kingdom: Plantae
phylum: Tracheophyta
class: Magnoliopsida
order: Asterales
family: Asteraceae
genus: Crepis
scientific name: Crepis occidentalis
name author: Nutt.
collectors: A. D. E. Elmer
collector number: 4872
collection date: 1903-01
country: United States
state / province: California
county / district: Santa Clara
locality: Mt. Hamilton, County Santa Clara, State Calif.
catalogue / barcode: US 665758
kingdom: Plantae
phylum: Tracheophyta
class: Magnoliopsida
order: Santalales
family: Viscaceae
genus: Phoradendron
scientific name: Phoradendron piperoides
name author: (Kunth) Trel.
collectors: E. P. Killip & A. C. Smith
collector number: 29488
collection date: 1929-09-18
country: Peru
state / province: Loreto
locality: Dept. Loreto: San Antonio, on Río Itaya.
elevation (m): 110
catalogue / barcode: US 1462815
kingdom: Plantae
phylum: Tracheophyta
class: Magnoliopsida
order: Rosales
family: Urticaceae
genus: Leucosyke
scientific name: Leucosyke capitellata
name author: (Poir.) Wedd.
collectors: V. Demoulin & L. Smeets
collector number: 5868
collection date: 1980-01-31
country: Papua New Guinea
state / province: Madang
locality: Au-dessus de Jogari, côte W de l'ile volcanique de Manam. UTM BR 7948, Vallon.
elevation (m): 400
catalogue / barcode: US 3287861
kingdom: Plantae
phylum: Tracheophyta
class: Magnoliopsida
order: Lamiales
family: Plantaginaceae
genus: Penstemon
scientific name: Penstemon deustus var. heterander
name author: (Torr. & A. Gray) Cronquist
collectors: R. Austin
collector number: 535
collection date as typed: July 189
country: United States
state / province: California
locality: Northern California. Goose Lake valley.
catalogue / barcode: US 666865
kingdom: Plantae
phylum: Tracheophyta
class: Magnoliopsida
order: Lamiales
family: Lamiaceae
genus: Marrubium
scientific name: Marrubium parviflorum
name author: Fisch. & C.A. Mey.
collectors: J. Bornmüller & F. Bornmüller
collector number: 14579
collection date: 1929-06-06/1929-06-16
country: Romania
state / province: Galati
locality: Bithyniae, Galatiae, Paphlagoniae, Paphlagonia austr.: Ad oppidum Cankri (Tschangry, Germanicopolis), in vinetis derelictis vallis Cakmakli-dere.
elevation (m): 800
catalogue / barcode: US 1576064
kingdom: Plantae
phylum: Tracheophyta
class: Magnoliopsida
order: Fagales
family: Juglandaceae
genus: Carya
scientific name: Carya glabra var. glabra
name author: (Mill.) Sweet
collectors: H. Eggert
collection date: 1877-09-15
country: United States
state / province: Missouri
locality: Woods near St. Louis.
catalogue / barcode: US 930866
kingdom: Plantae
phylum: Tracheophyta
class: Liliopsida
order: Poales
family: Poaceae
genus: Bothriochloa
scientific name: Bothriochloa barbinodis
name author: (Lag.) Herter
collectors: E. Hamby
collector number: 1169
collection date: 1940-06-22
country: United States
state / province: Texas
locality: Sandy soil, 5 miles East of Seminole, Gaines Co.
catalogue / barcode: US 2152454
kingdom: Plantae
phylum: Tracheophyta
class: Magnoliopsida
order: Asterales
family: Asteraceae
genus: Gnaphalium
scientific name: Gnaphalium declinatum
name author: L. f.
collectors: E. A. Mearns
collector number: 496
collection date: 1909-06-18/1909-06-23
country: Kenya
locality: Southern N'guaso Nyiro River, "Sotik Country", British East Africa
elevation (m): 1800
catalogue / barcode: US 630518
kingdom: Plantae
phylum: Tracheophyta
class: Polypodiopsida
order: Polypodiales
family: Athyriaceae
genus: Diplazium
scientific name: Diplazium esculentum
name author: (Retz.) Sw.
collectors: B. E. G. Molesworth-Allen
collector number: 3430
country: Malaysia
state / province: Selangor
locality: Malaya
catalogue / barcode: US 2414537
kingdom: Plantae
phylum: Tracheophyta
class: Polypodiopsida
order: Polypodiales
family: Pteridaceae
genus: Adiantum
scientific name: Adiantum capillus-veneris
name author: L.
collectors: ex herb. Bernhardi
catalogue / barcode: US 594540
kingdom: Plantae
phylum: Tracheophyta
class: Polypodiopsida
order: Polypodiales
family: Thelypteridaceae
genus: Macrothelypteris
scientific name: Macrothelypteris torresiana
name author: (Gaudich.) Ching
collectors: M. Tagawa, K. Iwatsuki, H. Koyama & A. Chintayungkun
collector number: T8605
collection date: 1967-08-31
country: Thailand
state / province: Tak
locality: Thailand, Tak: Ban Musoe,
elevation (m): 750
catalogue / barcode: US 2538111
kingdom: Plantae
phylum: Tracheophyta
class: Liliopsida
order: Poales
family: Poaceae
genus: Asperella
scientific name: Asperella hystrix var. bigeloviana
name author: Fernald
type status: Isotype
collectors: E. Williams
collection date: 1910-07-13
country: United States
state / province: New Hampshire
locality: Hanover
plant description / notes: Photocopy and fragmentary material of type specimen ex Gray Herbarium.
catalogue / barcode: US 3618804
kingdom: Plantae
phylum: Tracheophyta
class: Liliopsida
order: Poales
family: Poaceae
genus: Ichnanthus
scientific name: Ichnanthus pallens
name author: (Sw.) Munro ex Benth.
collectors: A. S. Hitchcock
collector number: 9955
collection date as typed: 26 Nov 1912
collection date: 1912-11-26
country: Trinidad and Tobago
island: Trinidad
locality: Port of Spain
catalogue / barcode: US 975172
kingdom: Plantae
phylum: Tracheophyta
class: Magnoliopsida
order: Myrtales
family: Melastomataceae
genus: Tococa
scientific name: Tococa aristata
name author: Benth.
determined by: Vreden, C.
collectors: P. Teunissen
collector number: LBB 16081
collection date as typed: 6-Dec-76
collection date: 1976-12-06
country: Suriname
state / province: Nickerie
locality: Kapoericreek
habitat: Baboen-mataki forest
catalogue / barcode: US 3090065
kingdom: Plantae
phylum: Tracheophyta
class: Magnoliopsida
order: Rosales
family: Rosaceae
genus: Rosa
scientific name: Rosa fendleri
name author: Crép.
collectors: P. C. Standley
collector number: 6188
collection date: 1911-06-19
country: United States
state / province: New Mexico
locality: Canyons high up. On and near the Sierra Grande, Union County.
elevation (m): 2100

★ ★ ★ ★

Exercise
Rewrite every line of the material above as one numbered list, leaving out any blank lines.

Solution to this task
1. kingdom: Plantae
2. phylum: Tracheophyta
3. class: Magnoliopsida
4. order: Asterales
5. family: Asteraceae
6. genus: Crepis
7. scientific name: Crepis occidentalis
8. name author: Nutt.
9. collectors: A. D. E. Elmer
10. collector number: 4872
11. collection date: 1903-01
12. country: United States
13. state / province: California
14. county / district: Santa Clara
15. locality: Mt. Hamilton, County Santa Clara, State Calif.
16. catalogue / barcode: US 665758
17. kingdom: Plantae
18. phylum: Tracheophyta
19. class: Magnoliopsida
20. order: Santalales
21. family: Viscaceae
22. genus: Phoradendron
23. scientific name: Phoradendron piperoides
24. name author: (Kunth) Trel.
25. collectors: E. P. Killip & A. C. Smith
26. collector number: 29488
27. collection date: 1929-09-18
28. country: Peru
29. state / province: Loreto
30. locality: Dept. Loreto: San Antonio, on Río Itaya.
31. elevation (m): 110
32. catalogue / barcode: US 1462815
33. kingdom: Plantae
34. phylum: Tracheophyta
35. class: Magnoliopsida
36. order: Rosales
37. family: Urticaceae
38. genus: Leucosyke
39. scientific name: Leucosyke capitellata
40. name author: (Poir.) Wedd.
41. collectors: V. Demoulin & L. Smeets
42. collector number: 5868
43. collection date: 1980-01-31
44. country: Papua New Guinea
45. state / province: Madang
46. locality: Au-dessus de Jogari, côte W de l'ile volcanique de Manam. UTM BR 7948, Vallon.
47. elevation (m): 400
48. catalogue / barcode: US 3287861
49. kingdom: Plantae
50. phylum: Tracheophyta
51. class: Magnoliopsida
52. order: Lamiales
53. family: Plantaginaceae
54. genus: Penstemon
55. scientific name: Penstemon deustus var. heterander
56. name author: (Torr. & A. Gray) Cronquist
57. collectors: R. Austin
58. collector number: 535
59. collection date as typed: July 189
60. country: United States
61. state / province: California
62. locality: Northern California. Goose Lake valley.
63. catalogue / barcode: US 666865
64. kingdom: Plantae
65. phylum: Tracheophyta
66. class: Magnoliopsida
67. order: Lamiales
68. family: Lamiaceae
69. genus: Marrubium
70. scientific name: Marrubium parviflorum
71. name author: Fisch. & C.A. Mey.
72. collectors: J. Bornmüller & F. Bornmüller
73. collector number: 14579
74. collection date: 1929-06-06/1929-06-16
75. country: Romania
76. state / province: Galati
77. locality: Bithyniae, Galatiae, Paphlagoniae, Paphlagonia austr.: Ad oppidum Cankri (Tschangry, Germanicopolis), in vinetis derelictis vallis Cakmakli-dere.
78. elevation (m): 800
79. catalogue / barcode: US 1576064
80. kingdom: Plantae
81. phylum: Tracheophyta
82. class: Magnoliopsida
83. order: Fagales
84. family: Juglandaceae
85. genus: Carya
86. scientific name: Carya glabra var. glabra
87. name author: (Mill.) Sweet
88. collectors: H. Eggert
89. collection date: 1877-09-15
90. country: United States
91. state / province: Missouri
92. locality: Woods near St. Louis.
93. catalogue / barcode: US 930866
94. kingdom: Plantae
95. phylum: Tracheophyta
96. class: Liliopsida
97. order: Poales
98. family: Poaceae
99. genus: Bothriochloa
100. scientific name: Bothriochloa barbinodis
101. name author: (Lag.) Herter
102. collectors: E. Hamby
103. collector number: 1169
104. collection date: 1940-06-22
105. country: United States
106. state / province: Texas
107. locality: Sandy soil, 5 miles East of Seminole, Gaines Co.
108. catalogue / barcode: US 2152454
109. kingdom: Plantae
110. phylum: Tracheophyta
111. class: Magnoliopsida
112. order: Asterales
113. family: Asteraceae
114. genus: Gnaphalium
115. scientific name: Gnaphalium declinatum
116. name author: L. f.
117. collectors: E. A. Mearns
118. collector number: 496
119. collection date: 1909-06-18/1909-06-23
120. country: Kenya
121. locality: Southern N'guaso Nyiro River, "Sotik Country", British East Africa
122. elevation (m): 1800
123. catalogue / barcode: US 630518
124. kingdom: Plantae
125. phylum: Tracheophyta
126. class: Polypodiopsida
127. order: Polypodiales
128. family: Athyriaceae
129. genus: Diplazium
130. scientific name: Diplazium esculentum
131. name author: (Retz.) Sw.
132. collectors: B. E. G. Molesworth-Allen
133. collector number: 3430
134. country: Malaysia
135. state / province: Selangor
136. locality: Malaya
137. catalogue / barcode: US 2414537
138. kingdom: Plantae
139. phylum: Tracheophyta
140. class: Polypodiopsida
141. order: Polypodiales
142. family: Pteridaceae
143. genus: Adiantum
144. scientific name: Adiantum capillus-veneris
145. name author: L.
146. collectors: ex herb. Bernhardi
147. catalogue / barcode: US 594540
148. kingdom: Plantae
149. phylum: Tracheophyta
150. class: Polypodiopsida
151. order: Polypodiales
152. family: Thelypteridaceae
153. genus: Macrothelypteris
154. scientific name: Macrothelypteris torresiana
155. name author: (Gaudich.) Ching
156. collectors: M. Tagawa, K. Iwatsuki, H. Koyama & A. Chintayungkun
157. collector number: T8605
158. collection date: 1967-08-31
159. country: Thailand
160. state / province: Tak
161. locality: Thailand, Tak: Ban Musoe,
162. elevation (m): 750
163. catalogue / barcode: US 2538111
164. kingdom: Plantae
165. phylum: Tracheophyta
166. class: Liliopsida
167. order: Poales
168. family: Poaceae
169. genus: Asperella
170. scientific name: Asperella hystrix var. bigeloviana
171. name author: Fernald
172. type status: Isotype
173. collectors: E. Williams
174. collection date: 1910-07-13
175. country: United States
176. state / province: New Hampshire
177. locality: Hanover
178. plant description / notes: Photocopy and fragmentary material of type specimen ex Gray Herbarium.
179. catalogue / barcode: US 3618804
180. kingdom: Plantae
181. phylum: Tracheophyta
182. class: Liliopsida
183. order: Poales
184. family: Poaceae
185. genus: Ichnanthus
186. scientific name: Ichnanthus pallens
187. name author: (Sw.) Munro ex Benth.
188. collectors: A. S. Hitchcock
189. collector number: 9955
190. collection date as typed: 26 Nov 1912
191. collection date: 1912-11-26
192. country: Trinidad and Tobago
193. island: Trinidad
194. locality: Port of Spain
195. catalogue / barcode: US 975172
196. kingdom: Plantae
197. phylum: Tracheophyta
198. class: Magnoliopsida
199. order: Myrtales
200. family: Melastomataceae
201. genus: Tococa
202. scientific name: Tococa aristata
203. name author: Benth.
204. determined by: Vreden, C.
205. collectors: P. Teunissen
206. collector number: LBB 16081
207. collection date as typed: 6-Dec-76
208. collection date: 1976-12-06
209. country: Suriname
210. state / province: Nickerie
211. locality: Kapoericreek
212. habitat: Baboen-mataki forest
213. catalogue / barcode: US 3090065
214. kingdom: Plantae
215. phylum: Tracheophyta
216. class: Magnoliopsida
217. order: Rosales
218. family: Rosaceae
219. genus: Rosa
220. scientific name: Rosa fendleri
221. name author: Crép.
222. collectors: P. C. Standley
223. collector number: 6188
224. collection date: 1911-06-19
225. country: United States
226. state / province: New Mexico
227. locality: Canyons high up. On and near the Sierra Grande, Union County.
228. elevation (m): 2100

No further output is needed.